Bölüm 33 - Bir Tükenme

5.4K 281 16
                                    

Alnı iman tahtasına yaslanıp aldığı sık nefeslerle sırt kaslarının hızlı hareketleri aslında bir erkeğin ne kadar savunmasız kalabileceğini de Erva'ya gösteriyordu. Melikşah'ın her tükenişinde, daha doğrusu yeniden doğuşunda soluklanması bittikten sonra karnını defalarca öpüyor olması erkek adam denilen varlığın aslında merhamette ne kadar zirveye ulaşabileceğini açıkça işaret ediyordu. Her bitişte bakışlarını bir kez bile olsa kadında gezdirerek iyi olup olmadığını kontrol etmesi bile adam denmesi için güçten kuvvetten çok, düşünceli olmak gerektiğini anlatır gibiydi kadına göre. Çünkü adam sıktığı her yeri dinlenirken okşayıp acısını dindirmeyi biliyordu, çünkü adam hayvani duygularını saklamak yerine onu yaşadıktan sonra nasıl telafi edileceğini düşünüyor ve uyguluyordu.

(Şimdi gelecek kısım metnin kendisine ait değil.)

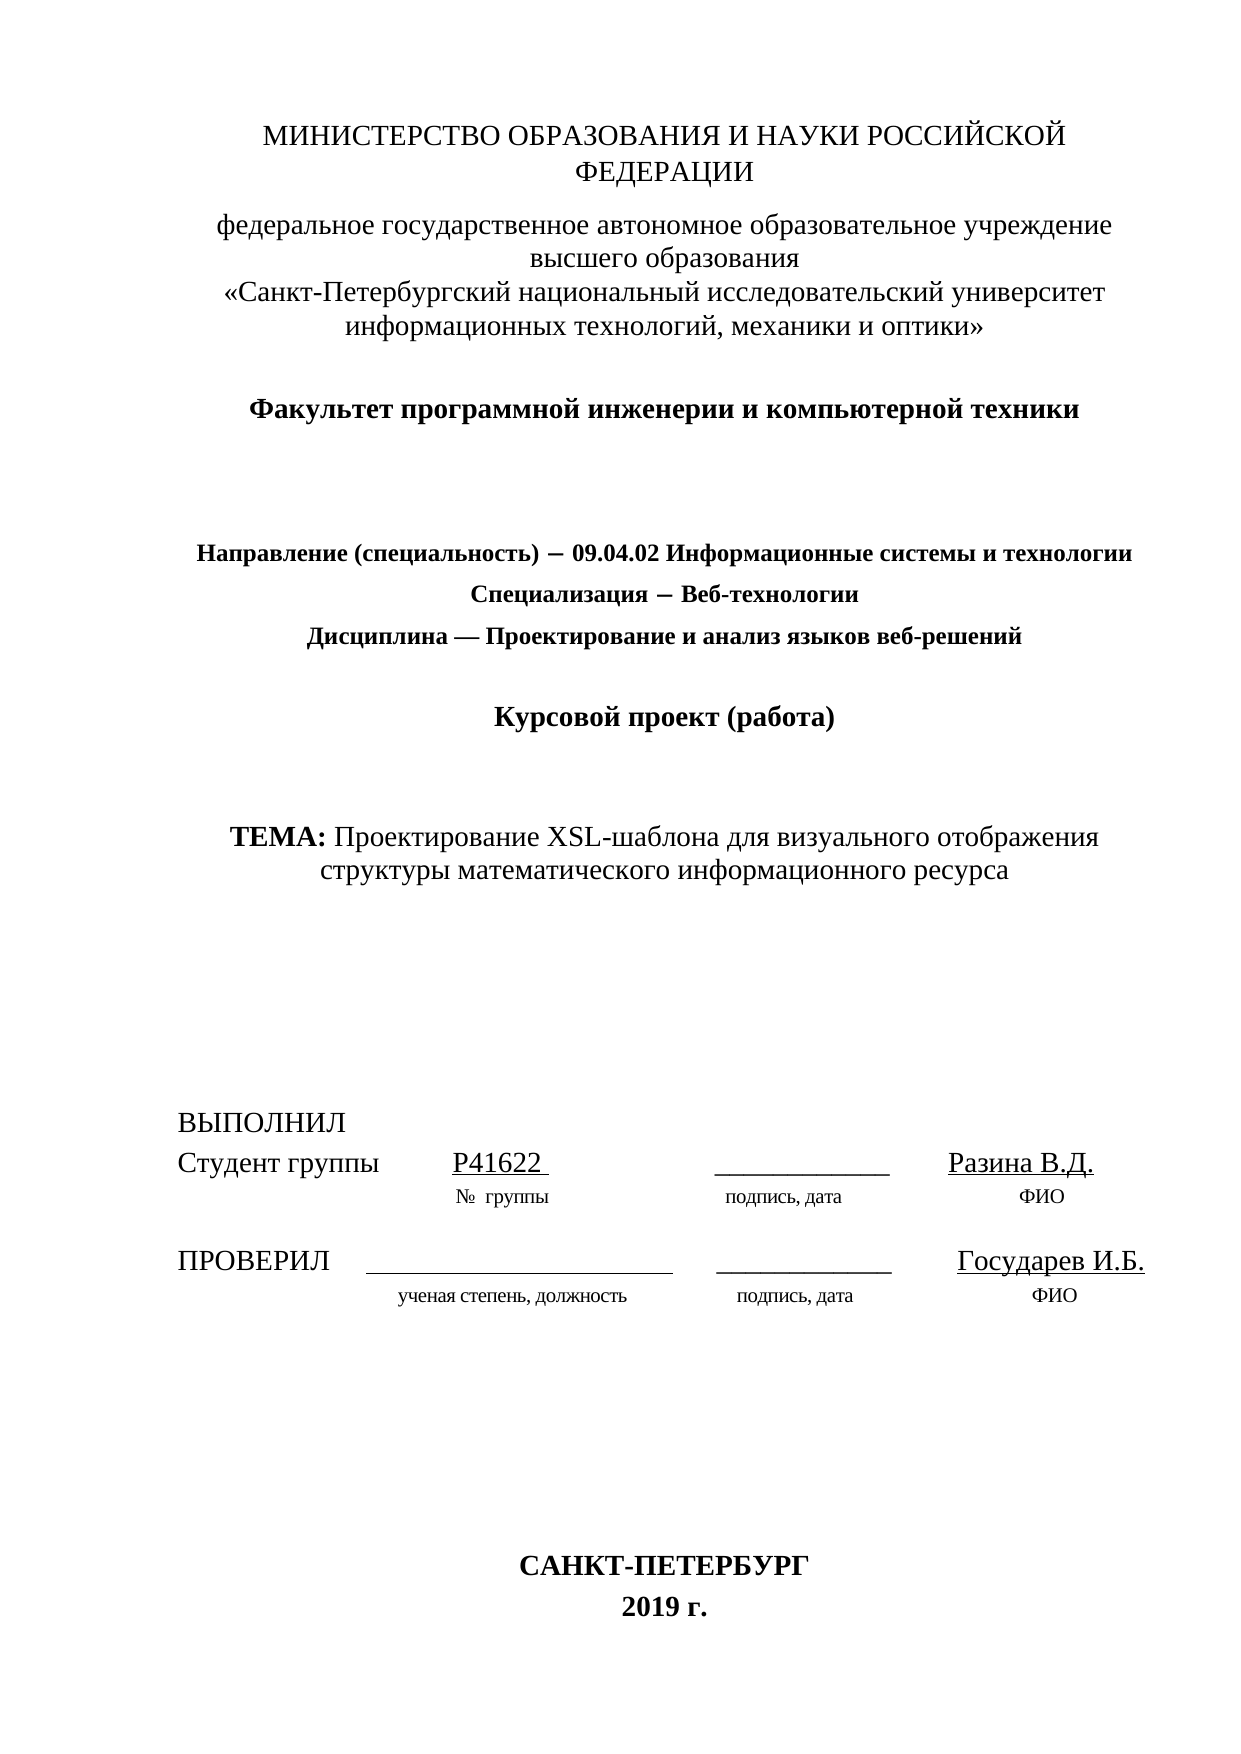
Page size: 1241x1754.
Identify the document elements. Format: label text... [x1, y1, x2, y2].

text № группы подпись, дата ФИО [177, 1184, 1152, 1208]
text ТЕМА: Проектирование XSL-шаблона для визуального отображения структуры математического информационного ресурса [177, 819, 1152, 886]
text Направление (специальность) 09.04.02 Информационные системы и технологии [177, 538, 1152, 567]
text Дисциплина — Проектирование и анализ языков веб-решений [177, 621, 1152, 649]
text Специализация Веб-технологии [177, 579, 1152, 608]
text ПРОВЕРИЛ ____________ Государев И.Б. [177, 1243, 1152, 1277]
text федеральное государственное автономное образовательное учреждение [177, 207, 1152, 241]
text «Санкт-Петербургский национальный исследовательский университет [177, 274, 1152, 308]
text САНКТ-ПЕТЕРБУРГ 2019 г. [177, 1548, 1152, 1622]
text МИНИСТЕРСТВО ОБРАЗОВАНИЯ И НАУКИ РОССИЙСКОЙ ФЕДЕРАЦИИ [177, 118, 1152, 188]
text Студент группы P41622 ____________ Разина В.Д. [177, 1145, 1152, 1178]
text ученая степень, должность подпись, дата ФИО [177, 1283, 1152, 1307]
text Факультет программной инженерии и компьютерной техники [177, 392, 1152, 425]
text ВЫПОЛНИЛ [177, 1105, 1152, 1138]
text информационных технологий, механики и оптики» [177, 308, 1152, 341]
text Курсовой проект (работа) [177, 699, 1152, 733]
text высшего образования [177, 241, 1152, 274]
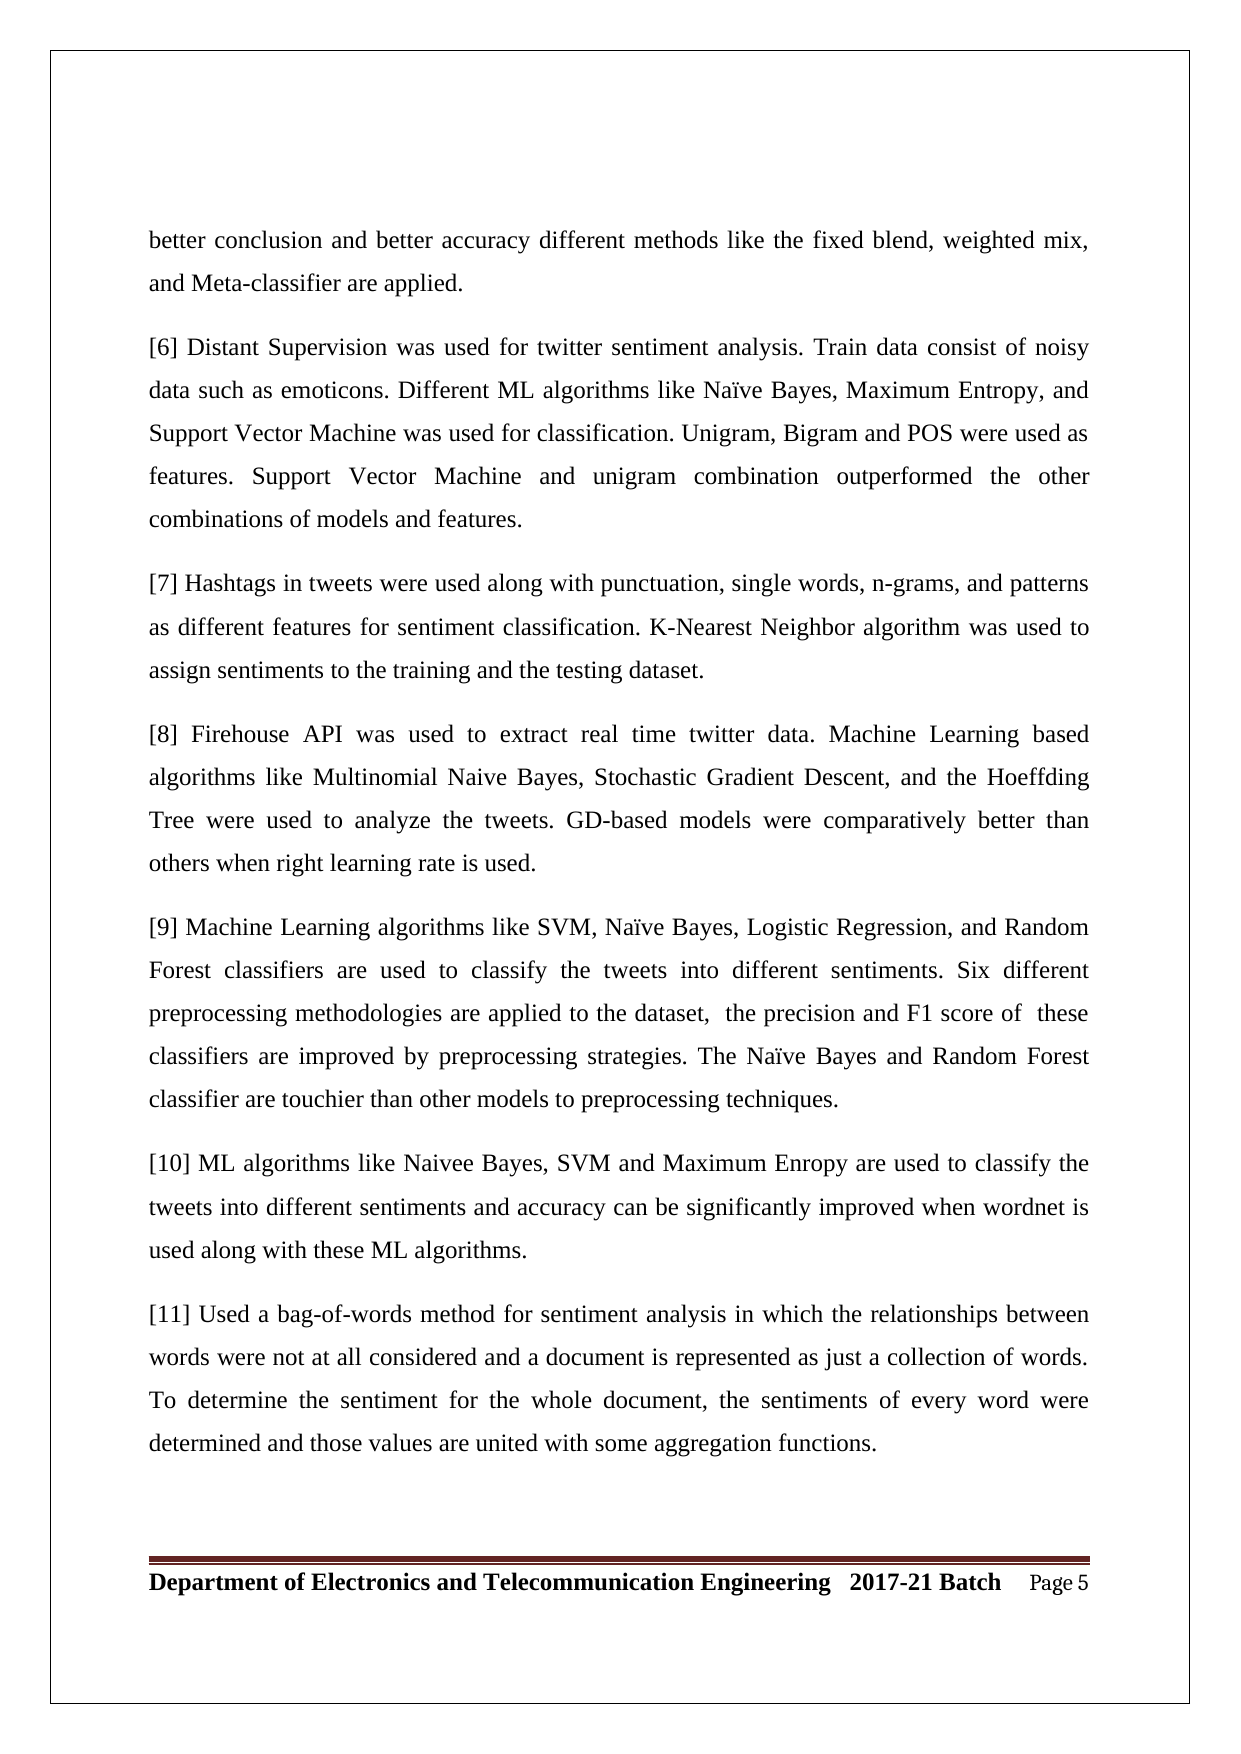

Sabahta beri koşuşturmanın yanı sıra araya giren toplantıya, bir de ucu ucuna sıkıştırılan öğle yemeğine nasıl küfür etse bir türlü karar veremedi Melikşah. Derin bir nefes alarak sonunda boş anı yakaladım sevinciyle telefonu eline aldığında ne kadar sevse de şuan elin memleketi işte diyeceği terasa adım atıp usulca Toronto'yu süzmesiyle çaldığını belli eden sinyal sesiyle derin bir nefes aldı.

'Hayatım...' bu kadar bağlandığını buraya geldiği ana dek fark etmediği kadının sesiyle derince soluklandığında gülümsemesi de kendini göstermeye başlamıştı.

'Seni hakkıyla özlemeyi başarabiliyormuşum.'

'Bende seni özledim. Ne zaman dönüyorsun? Buse bir toplantı yüzünden uzadığını anlatmıştı, tekrar uzadığını haber vermek için mi aradın yoksa?'

'Asistanımla, karım iş birliği yapıyorlar demek... Hayır güzelim, birazdan bineceğim, diğer gün Hollanda'dayım, salı sabah yanındayım işte.'

'Kaçta havaalanına inmiş olursun?'

'Sabaha karşı ineceğim ama sen uykunu yarıda bölmüyorsun ve aklından havaalanına gelmeyi geçirmiyorsun. Anlaştık değil mi?'

'Gıcıksın.' Bir an aklında planladığı olay hengamesinin suya düştüğünü fark edince omuzlarını düşürse de artık Melikşah'ın bazı sınırlarının olduğunun farkındaydı. En temel sınırı ise sevdiği insanların kendilerinden feragat etmesini sevmiyordu. Uykularının yarım yamalak olmasına, fazla çalışmalarına şiddetle karşıydı. Başka bir sınırı ise ne kadar modern bir tutuma sahip gibi görünse de kimseyi paylaşmak istemiyordu ve bu bazen adamın küçük bir çocuk gibi anlık sinirlerinin zıplamasına neden olabiliyordu. Ne kadar saklamaya çalışsa da Melikşah kıskanç bir adamdı, hem de fazlasıyla.

'Sevgilim, zümreyle toplantı var, kapatmam gerekiyor.'

'Büyükbabam sonuna kadar haklı, karı koca işkoliğiz. İyi ki varsın güzelim. Kolay gelsin.'

'Sende iyi ki varsın ve şimdiden iyi yolculuklar.' Konuşmaları sonlandığında Melikşah tişörtün üzerine ceketini giymiş ve hazır olan çantasını alarak odadan çıkmıştı. Bu kadar uzun süreceğini tahmin dahi etmemişti oysa ki. Şimdi bakıyordu da gelirken sadece iki gün diye yola çıkmış ve mecburiyetler yüzünden beş gündür çakılı kalmıştı. Üstelik yol ve jetlag meselesi de cabasıydı.

Uzun zamandır bu iş seyahatlerine kendi gidip geliyor olsa da bazen şirketteki yoğun günlerin ardından kendini uçakta bulduğu için bitkin bir durumda olabiliyordu. Ama şuan için bu uzayan zamanın tek artısı yol yorgunluğunun atılmış olması olabilirdi. Ki zaten yedi, yirmi dört toplantı yapmamıştı burada. Kendine de dinlenecek bol bol vakit ayırabilmişti.